INSTRUCTIONS FOR THE TASK. Please rewrite all the entries below with "Give" replaced by "State" everywhere and nothing else altered. Leave the pictures out of your version.

Stored data entries:

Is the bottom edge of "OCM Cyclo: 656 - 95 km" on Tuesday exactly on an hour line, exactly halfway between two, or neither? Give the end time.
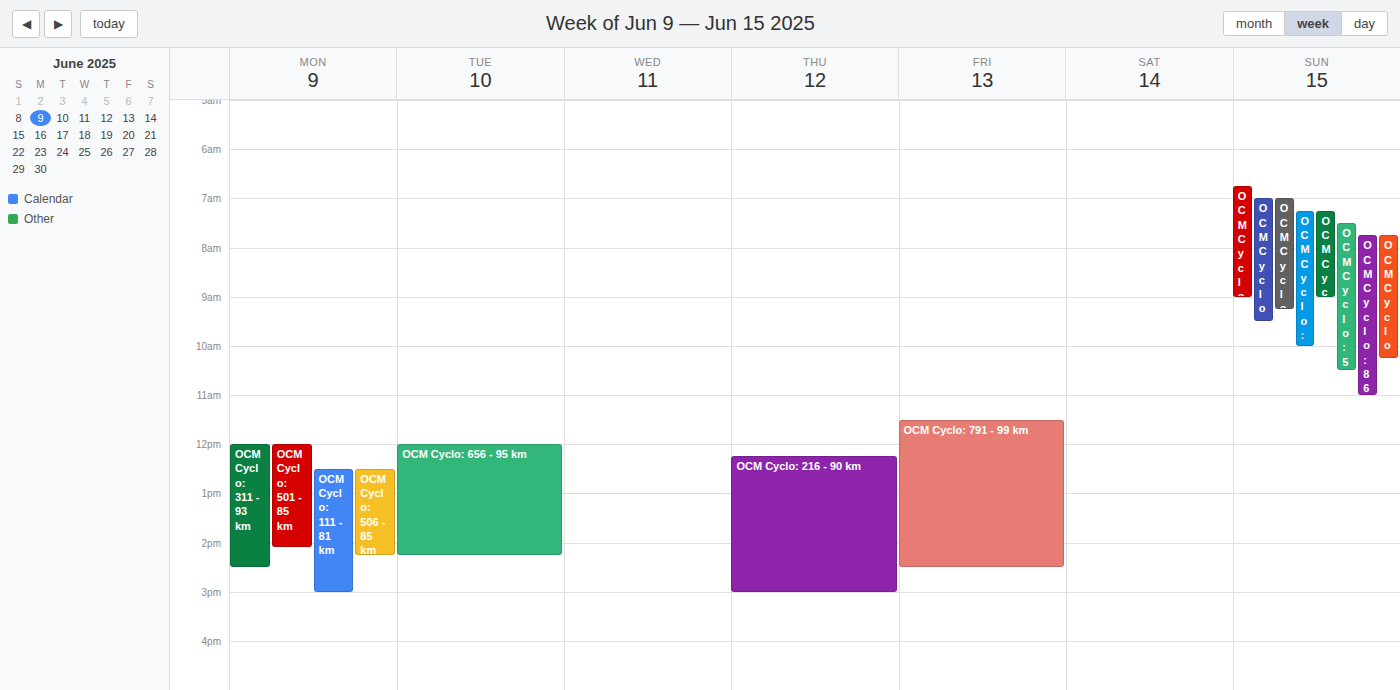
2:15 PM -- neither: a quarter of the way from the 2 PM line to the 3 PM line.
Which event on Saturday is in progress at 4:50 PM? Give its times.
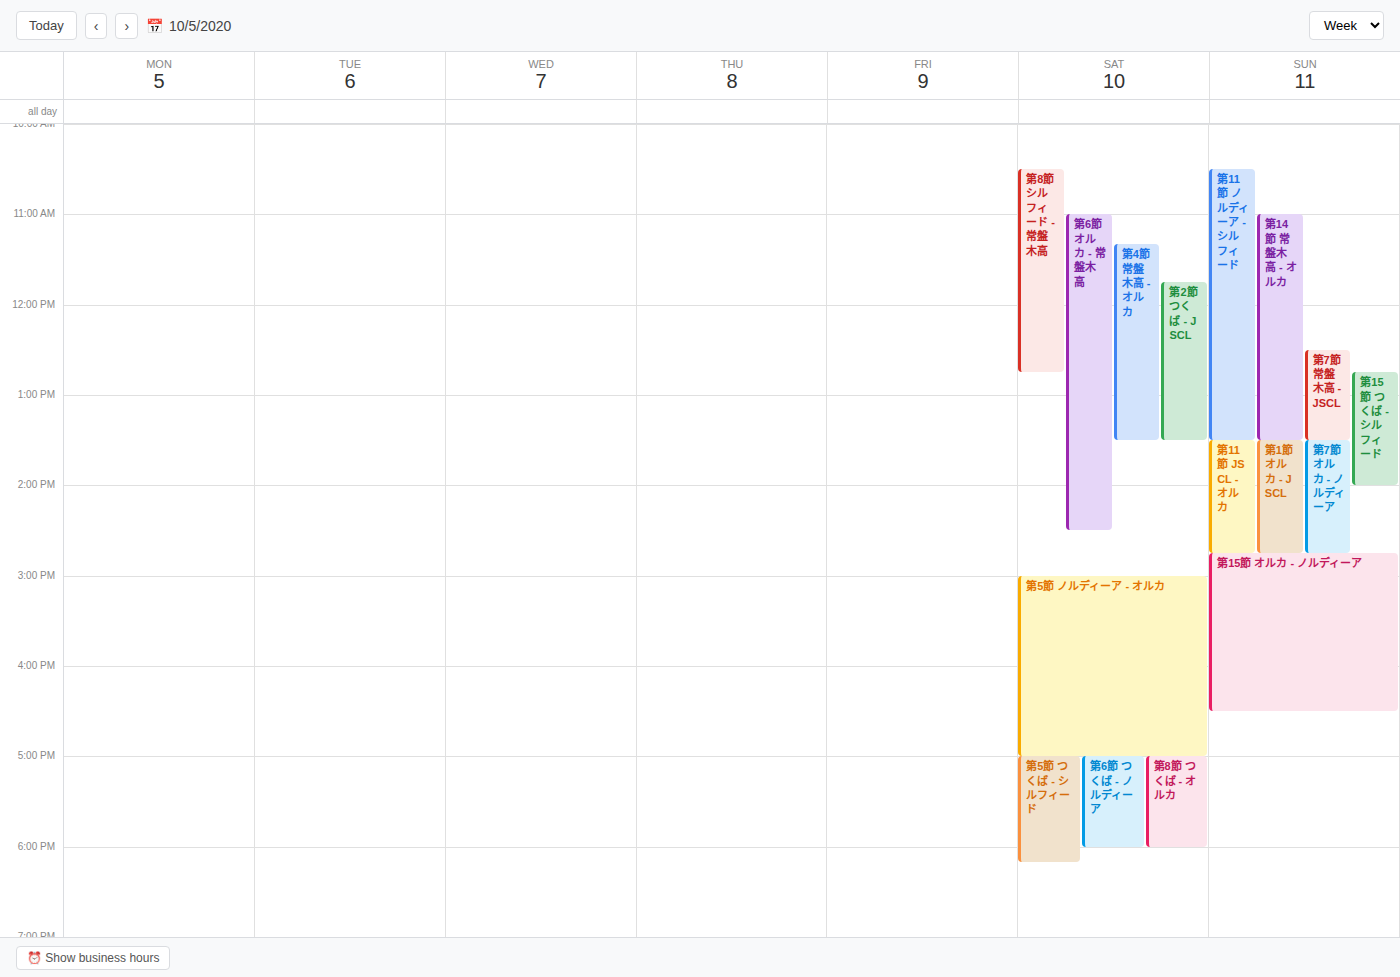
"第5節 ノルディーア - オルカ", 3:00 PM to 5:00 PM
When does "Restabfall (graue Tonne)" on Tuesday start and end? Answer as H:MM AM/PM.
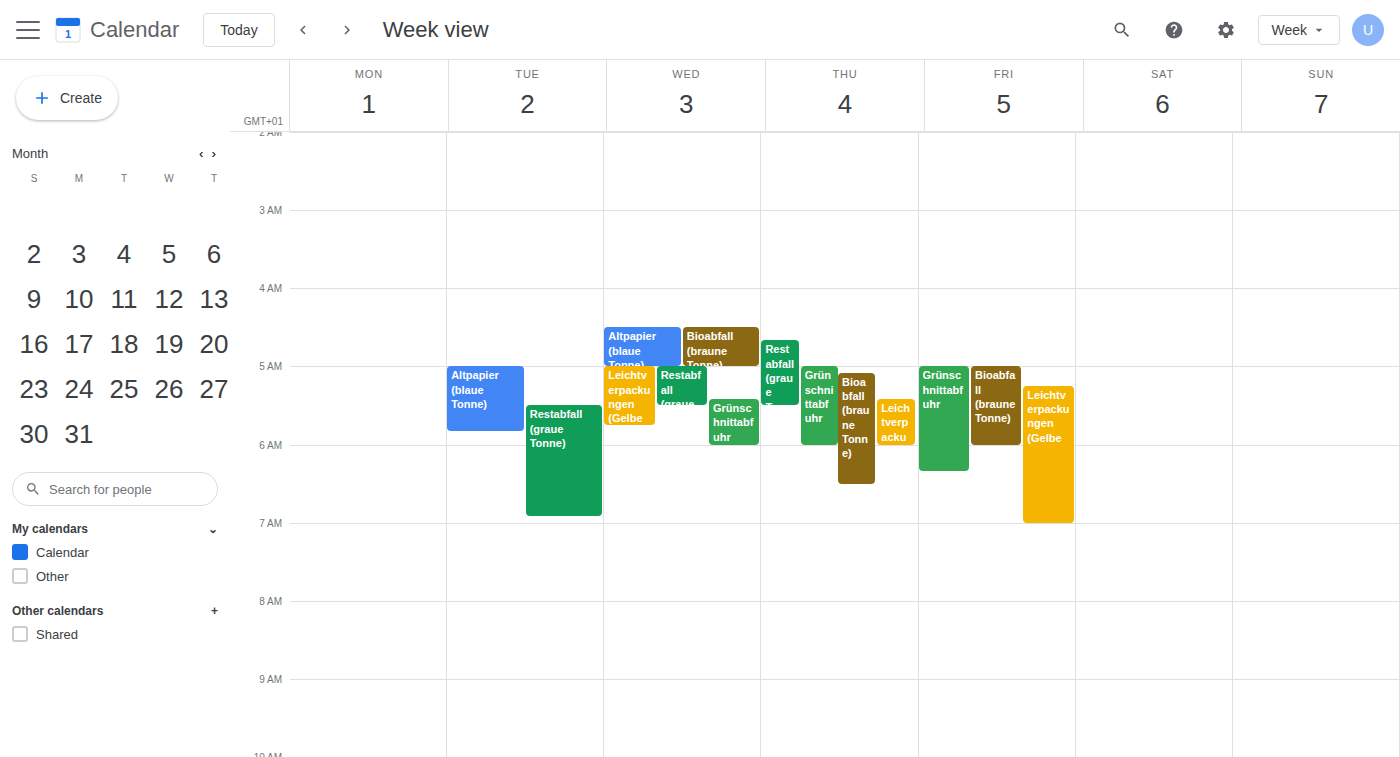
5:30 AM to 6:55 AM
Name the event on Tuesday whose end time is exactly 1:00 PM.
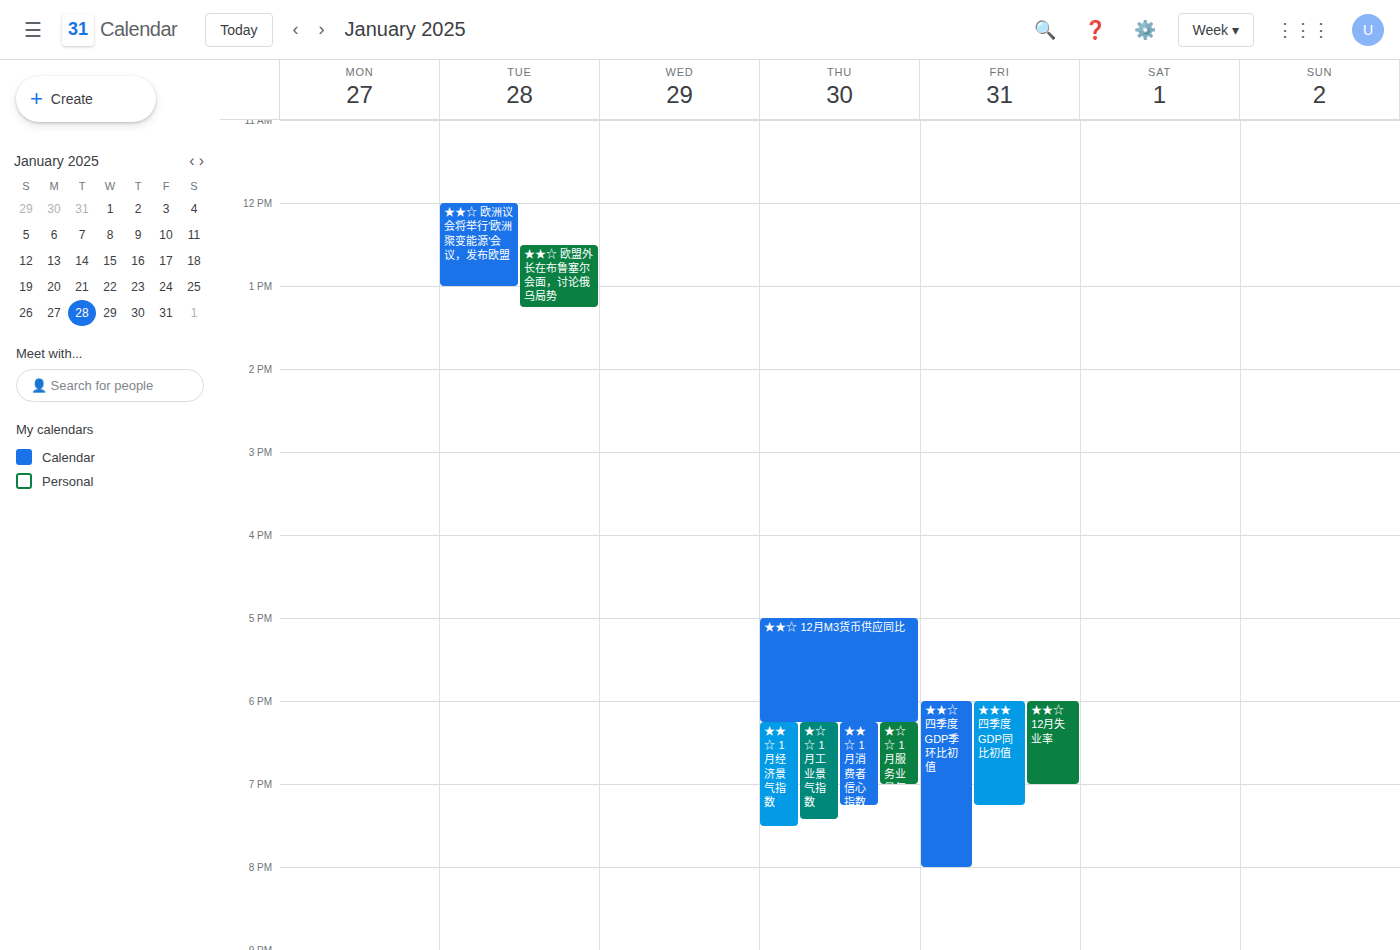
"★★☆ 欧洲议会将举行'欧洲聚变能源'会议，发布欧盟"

SOLVED PROBLEM.
Is the bottom edge of "OCM Cyclo: 656 - 95 km" on Tuesday exactly on an hour line, exactly halfway between two, or neither? State the end time.
2:15 PM -- neither: a quarter of the way from the 2 PM line to the 3 PM line.
Which event on Saturday is in progress at 4:50 PM? State its times.
"第5節 ノルディーア - オルカ", 3:00 PM to 5:00 PM
When does "Restabfall (graue Tonne)" on Tuesday start and end? Answer as H:MM AM/PM.
5:30 AM to 6:55 AM
Name the event on Tuesday whose end time is exactly 1:00 PM.
"★★☆ 欧洲议会将举行'欧洲聚变能源'会议，发布欧盟"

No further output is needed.